My JBL PX300.4 goes into protect with nothing hooked up but the power wires.
The pinout voltages of the tl494 are
1. 1.2mV
2 4.98V
3 56.8mV
4 4.97V
5 1.465V
6 3.66V
7 1.3mV
8 12.31V
9 .6mV
10 .6mV
11 12.3V
12 12.3V
13 4.98V
14 4.98V
15 4.98V
16 3.88V

The amps power light flickers on sporadically. I applied ground to pin 4 and the amp wanted to switch on but it always went back into protect.

This pin has thermal, dc offset, and i believe short protection on it.
I can upload the schematics if needed


----------



## Morganpartee (Jul 2, 2009)

Looks like something is burnt out preceding that pin then. Check diodes.


----------



## sonikaccord (Jun 15, 2008)

I've found something that corresponds to the amp coming on for a split second and going back into protect. The rear channel has a small offset voltage and the left channel has zero. When the amp comes on the offest voltage is at about 0V and then when it goes back into protect it jumps up to about 180-190mV then slowly decreases back down and the cycle repeats itself.
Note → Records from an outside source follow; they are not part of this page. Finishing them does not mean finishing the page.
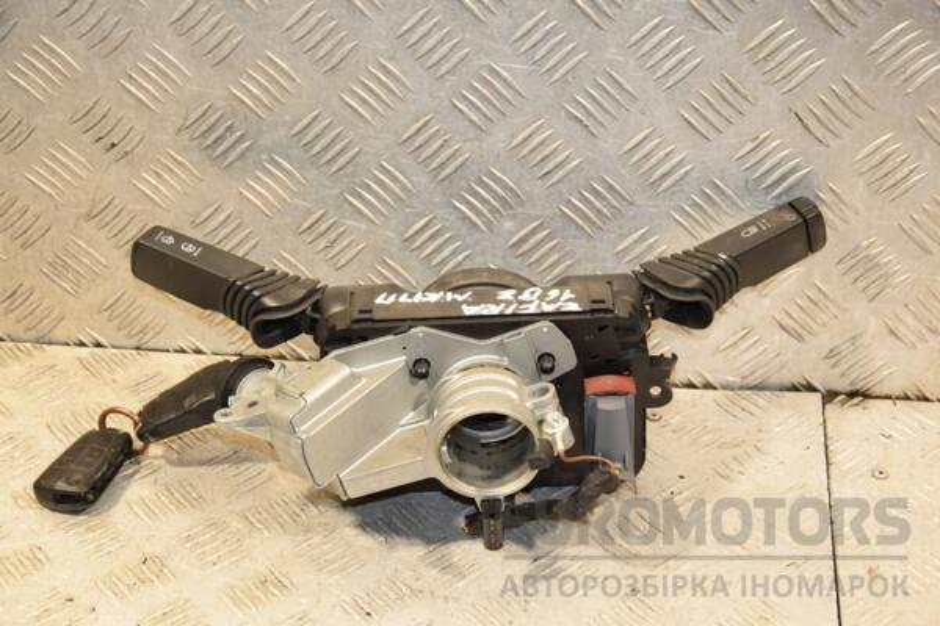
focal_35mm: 75
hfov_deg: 27.0
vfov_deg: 18.2
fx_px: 1958
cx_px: 470
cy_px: 313
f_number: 5
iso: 800
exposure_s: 1/200
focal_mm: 50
Could this be a bad cap somewhere?


----------



## sqshoestring (Jun 19, 2007)

Usually pin 3 is high if it is protecting, depending on how they are using the 494. If 3 and 4 are low and it still does not run, then I'd wonder about the IC being bad. Assuming 9 and 10 run the power supply if you ground 4 the power supply should light up. On the other hand I'd find out why pin 4 is high, if you can lift something before it try to see if the voltage is from the IC or elsewhere, and if elsewhere then what. I'm not that familiar with JBLs.


----------



## sonikaccord (Jun 15, 2008)

Every time I ground pin 4, the power supply will come on and then go right back into protect. I'm assuming something is turning on a transistor that's connected to the protection circuit but I'm not sure where to find it.


----------



## DanMan (Jul 18, 2008)

Check out the Diy audio forum. Perry Babin, the dude who made the BCAE site, is extremely helpful with amp issues.


----------